Il faut d’abord reconnaître, accepter et comprendre ce jugement sur nous.

L’idéaliste se soumet sincèrement à ce processus de connaissance de soi et accepte le jugement de la Providence divine sur sa personne et l’histoire de son existence. Le relativiste ne doit absolument pas être amené à réfléchir sur lui-même et à corriger sa trajectoire, voire à se rééduquer, en raison de constellations négatives. En tant qu’astrologue, il se facilite la tâche en commençant simplement à relativiser l’importance des règles astrologiques classiques.

Il s’agit d’une philosophie astrologique que j’ai dû reconnaître comme une aberration au cours de mon expérience d’astrologue, car elle nous rend justes. Nous n’acceptons pas de “jugement astrologique supérieur” parce qu’en réalité nous ne pouvons pas faire face à la critique. Il ne doit pas y avoir d’autorité supérieure pour nous juger. Nous relativisons la vérité pour nous protéger.

L’index de Dieu

Au lieu d’être heureux qu’il y ait un témoignage honnête sur nous, une histoire vraie qui nous révèle notre histoire existentielle, nous commençons, par orgueil et par honte, à édulcorer les règles astrologiques en nous plongeant trop tôt dans la psychologie et en explorant notre destin de manière systémique, pensant finalement que le destin nous réserve tout ce que nous voulons si nous le voulons.

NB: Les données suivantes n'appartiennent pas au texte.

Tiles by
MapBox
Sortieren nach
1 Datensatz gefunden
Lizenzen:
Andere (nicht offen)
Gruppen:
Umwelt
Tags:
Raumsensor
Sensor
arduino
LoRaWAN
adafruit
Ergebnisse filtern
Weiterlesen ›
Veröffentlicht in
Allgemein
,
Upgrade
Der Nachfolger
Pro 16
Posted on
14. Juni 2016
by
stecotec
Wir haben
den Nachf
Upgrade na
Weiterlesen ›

Cependant, notre radix est un cadre de destinée dont nous ne sortirons pas de toute notre incarnation. Nous ne sommes pas au-dessus des étoiles, nous devons en tirer le meilleur parti.

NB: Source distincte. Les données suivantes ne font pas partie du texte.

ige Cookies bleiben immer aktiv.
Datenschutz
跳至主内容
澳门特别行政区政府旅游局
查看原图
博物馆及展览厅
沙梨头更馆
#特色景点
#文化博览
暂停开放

En réalité, notre radix est aussi une représentation de notre relation avec Dieu. Tout le reste, c’est-à-dire notre destin, s’est développé à partir de cette relation. L’idéal de chaque position et constellation astrologique est le divin en nous, que nous pourrions faire naître si nous réalisions cet idéal. Ce qui contredit cet idéal dans notre personnalité empêche ce processus de notre illumination.

Celui qui peut accepter l’index de Dieu, ou qui évalue son radix en fonction de l’idéal que nous devrions atteindre, deviendra une personne de plus en plus noble, semblable à Dieu. Une lumière commencera à briller en lui, grâce à laquelle il sera capable de distinguer naturellement la vérité des ténèbres. Il voit le vrai, le beau et le fécond aussi clairement que, d’autre part, il voit sans aucun doute le mensonge, la laideur et la corruption.
C’est ce que je veux dire par l’unique vérité absolue qui nous révèle le divin et le merveilleux, mais qui nous permet aussi de reconnaître immédiatement ce qui est éloigné de Dieu et l’erreur.

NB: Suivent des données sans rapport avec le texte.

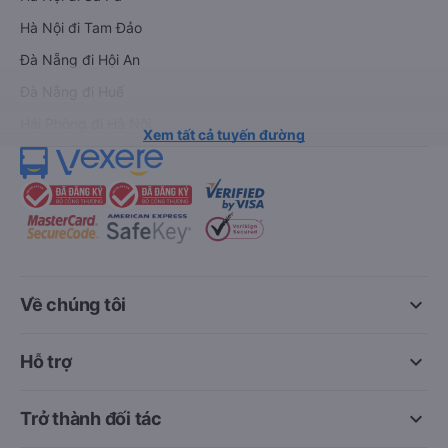
Hà Nội đi Tam Đảo
Đà Nẵng đi Hội An
Đà Nẵng đi Huế
Hải Phòng đi Hà Nội
Xem tất cả tuyến đường
keyboard_arrow_down
Về chúng tôi
keyboard_arrow_down
Hỗ trợ
keyboard_arrow_down
Trở thành đối tác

Mais celui qui ne veut pas accepter l’index de Dieu, l’idéal en tout, qui veut remettre en question ce qui est moral et ce qui est immoral, ce qui est beau et ce qui est laid, parce qu’il ne veut pas reconnaître ses défauts de caractère et les actes passés de ses incarnations précédentes, mais qui ne peut pas non plus le sentir dans son âme, celui-là ne pourra pas allumer en lui cette lumière qui lui révèle le divin.

Que ce soit Krishna, Hermès Trismégiste, Zarathoustra ou Jésus. Chacun d’entre vous a enseigné la distinction entre les paires d’opposés, comme il existe en astrologie la domination, l’exaltation ou l’exil et la chute, etc.